===== Supplied records =====

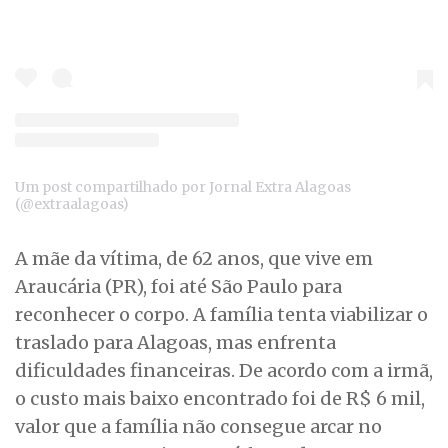
Um post compartilhado por Jornal Extra Alagoas
(@extraalagoas)
A mãe da vítima, de 62 anos, que vive em
Araucária (PR), foi até São Paulo para
reconhecer o corpo. A família tenta viabilizar o
traslado para Alagoas, mas enfrenta
dificuldades financeiras. De acordo com a irmã,
o custo mais baixo encontrado foi de R$ 6 mil,
valor que a família não consegue arcar no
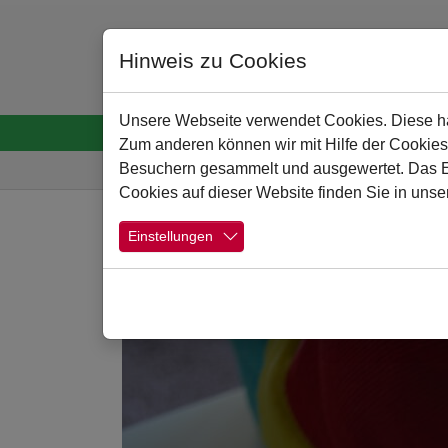
Hinweis zu Cookies
Unsere Webseite verwendet Cookies. Diese hab
Startseite
Menschen
Schule
Schulpro
Zum anderen können wir mit Hilfe der Cookies
Sie sind hier:
Besuchern gesammelt und ausgewertet. Das Ein
Cookies auf dieser Website finden Sie in unse
Zum Hauptinhalt springen
Einstellungen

=====

> _Work item_: Lines containing the word "para": how many are there in the data above? Reply with only that number.

> _Answer to this task_: 2